Activities:
1. Answer these questions from the ALS project summary:
(a) Which subunit of dynactin carries the mutation introduced into Drosophila?
(b) What hypothesis will Aim 1 test?
(c) What hypothesis will Aim 2 test?
2. Resume the ALS project summary right after its sentence on Aim 2.

Document excerpt:
-- Opening Marker --

Amyotrophic Lateral Sclerosis (ALS) is a fatal neurodegenerative disease of motor neurons without a known cause or effective treatment. Our poor understanding of ALS pathogenesis is partly due to a lack of simple animal models of motor neuron degeneration. The candidate, Thomas Lloyd M.D., Ph.D. proposes to characterize and utilize a novel model of motor neuron disease using the powerful genetic organism Drosophila melanogaster. Emerging data suggest that defects in axonal transport or other vesicle trafficking events may be a primary cause of this disease. To investigate the role of vesicle transport in motor neuron disease, we have introduced a mutation in the P150 subunit of dynactin into Drosophila that is present in a rare familial form of ALS. Flies expressing mutant P150 have several phenotypes reminiscent of ALS including aggregates of mutant protein, defects in axonal transport, and adult-onset, progressive paralysis and early death. The goal of this proposal is to further characterize this simple genetic model of motor neuron disease, and then to use it to screen for genetic suppressors of motor neuron degeneration.
Aim 1 will investigate the effects of disease-associated P150 mutations on vesicle transport in Drosophila in vitro and in vivo to test the hypothesis that these mutations disrupt specific vesicle transport processes.
Aim 2 will test the hypothesis that disease-associated P150 mutations cause motor neuron and neuromuscular junction pathology resembling that seen in ALS patients.

-- Closing Marker --

Data provided:
-- Opening Marker --

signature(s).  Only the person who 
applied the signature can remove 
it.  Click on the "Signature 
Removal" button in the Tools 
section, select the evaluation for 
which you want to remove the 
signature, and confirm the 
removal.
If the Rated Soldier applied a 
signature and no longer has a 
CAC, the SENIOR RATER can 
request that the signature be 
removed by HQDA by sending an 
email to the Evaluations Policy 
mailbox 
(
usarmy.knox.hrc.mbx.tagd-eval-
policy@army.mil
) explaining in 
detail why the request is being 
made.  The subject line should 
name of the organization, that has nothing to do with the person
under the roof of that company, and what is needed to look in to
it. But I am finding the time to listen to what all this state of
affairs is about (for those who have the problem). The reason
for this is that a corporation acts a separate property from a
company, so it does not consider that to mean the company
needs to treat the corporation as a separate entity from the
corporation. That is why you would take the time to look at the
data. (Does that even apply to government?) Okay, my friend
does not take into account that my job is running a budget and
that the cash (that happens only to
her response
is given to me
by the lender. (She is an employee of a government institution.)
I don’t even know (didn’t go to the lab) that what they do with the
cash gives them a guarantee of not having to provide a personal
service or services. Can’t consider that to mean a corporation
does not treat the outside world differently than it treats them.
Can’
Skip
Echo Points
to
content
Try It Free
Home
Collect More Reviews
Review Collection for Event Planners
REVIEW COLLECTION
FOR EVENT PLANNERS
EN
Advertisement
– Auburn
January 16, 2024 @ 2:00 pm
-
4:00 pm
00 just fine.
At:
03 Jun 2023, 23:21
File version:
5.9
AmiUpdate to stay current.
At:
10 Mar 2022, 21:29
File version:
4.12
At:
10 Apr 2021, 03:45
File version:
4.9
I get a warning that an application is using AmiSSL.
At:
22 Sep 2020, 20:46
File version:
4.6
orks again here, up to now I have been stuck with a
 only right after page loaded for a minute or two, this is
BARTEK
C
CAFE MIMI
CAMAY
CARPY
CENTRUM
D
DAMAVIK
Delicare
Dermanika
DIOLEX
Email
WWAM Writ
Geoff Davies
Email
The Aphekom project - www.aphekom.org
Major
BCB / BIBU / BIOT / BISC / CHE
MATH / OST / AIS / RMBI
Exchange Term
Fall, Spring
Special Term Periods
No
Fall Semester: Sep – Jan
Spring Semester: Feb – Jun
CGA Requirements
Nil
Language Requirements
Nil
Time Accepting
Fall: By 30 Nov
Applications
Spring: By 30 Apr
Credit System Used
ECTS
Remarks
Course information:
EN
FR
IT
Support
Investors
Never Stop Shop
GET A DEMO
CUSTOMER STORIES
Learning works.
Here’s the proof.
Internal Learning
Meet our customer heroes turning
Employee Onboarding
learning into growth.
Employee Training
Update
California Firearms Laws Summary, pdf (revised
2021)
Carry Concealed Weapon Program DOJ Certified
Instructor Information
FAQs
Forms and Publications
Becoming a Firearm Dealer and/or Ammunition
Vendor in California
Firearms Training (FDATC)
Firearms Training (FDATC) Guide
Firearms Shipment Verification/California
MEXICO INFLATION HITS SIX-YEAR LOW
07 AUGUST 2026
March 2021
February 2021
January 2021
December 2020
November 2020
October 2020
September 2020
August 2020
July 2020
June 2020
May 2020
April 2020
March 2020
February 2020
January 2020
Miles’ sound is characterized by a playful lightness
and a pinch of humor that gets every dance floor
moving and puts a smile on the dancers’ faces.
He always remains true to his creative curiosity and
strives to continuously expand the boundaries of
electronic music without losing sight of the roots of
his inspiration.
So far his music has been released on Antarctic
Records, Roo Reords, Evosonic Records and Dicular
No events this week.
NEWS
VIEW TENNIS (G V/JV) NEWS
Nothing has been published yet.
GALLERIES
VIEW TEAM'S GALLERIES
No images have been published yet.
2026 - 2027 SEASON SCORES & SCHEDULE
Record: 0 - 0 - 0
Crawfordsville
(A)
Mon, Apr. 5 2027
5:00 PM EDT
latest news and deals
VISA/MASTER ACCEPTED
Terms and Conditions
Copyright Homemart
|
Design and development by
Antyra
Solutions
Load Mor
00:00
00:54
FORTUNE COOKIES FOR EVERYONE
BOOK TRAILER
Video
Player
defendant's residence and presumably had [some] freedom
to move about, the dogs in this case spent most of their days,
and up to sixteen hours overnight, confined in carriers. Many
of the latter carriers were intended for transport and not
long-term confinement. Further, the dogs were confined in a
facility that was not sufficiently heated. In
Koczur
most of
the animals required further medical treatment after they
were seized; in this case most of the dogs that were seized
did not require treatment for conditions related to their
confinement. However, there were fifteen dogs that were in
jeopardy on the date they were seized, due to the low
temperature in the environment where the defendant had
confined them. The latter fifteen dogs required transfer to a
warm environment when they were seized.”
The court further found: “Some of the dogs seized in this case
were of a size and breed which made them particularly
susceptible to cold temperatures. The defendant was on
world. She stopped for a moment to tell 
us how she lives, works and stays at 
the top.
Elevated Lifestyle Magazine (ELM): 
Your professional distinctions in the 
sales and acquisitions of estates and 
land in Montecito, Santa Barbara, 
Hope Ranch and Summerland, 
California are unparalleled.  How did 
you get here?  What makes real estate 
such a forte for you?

-- Closing Marker --

Replies:
1.
(a) The P150 subunit.
(b) That disease-associated P150 mutations disrupt specific vesicle transport processes.
(c) That disease-associated P150 mutations cause motor neuron and neuromuscular junction pathology resembling that seen in ALS patients.

2.
Aim 3 will first characterize the effect of an identified suppressor of mutant P150 on these motor neuron phenotypes. We will then screen the Drosophila genome for additional genetic modifiers of mutant P150 in hopes of identifying novel genes critical to disease pathogenesis, a powerful approach not feasible in mouse models. Identified genetic interactors are potential drug targets, so a future direction of this proposal is to validate identified interacting genes in mouse models of ALS. The studies proposed will be carried out in the laboratory of Alex Kolodkin, an expert in motor neuron connectivity in Drosophila and mice, with mentorship from Jeff Rothstein, Director of the Robert Packard Center for ALS Research. The neuroscience and neurology departments at Johns Hopkins provide an exceptional environment for the development of academic neurologists. The training and mentorship provided by this grant will give Dr. Lloyd the expertise and tools needed to become a successful, independent physician-scientist who will devote his career to identifying new treatments for ALS.
The development of treatments for ALS is hindered by the lack of simple animal models of this disease. This proposal will characterize a new fruitfly model of ALS to help understand the genetic causes of ALS and to help find new drugs targets for this devastating disease.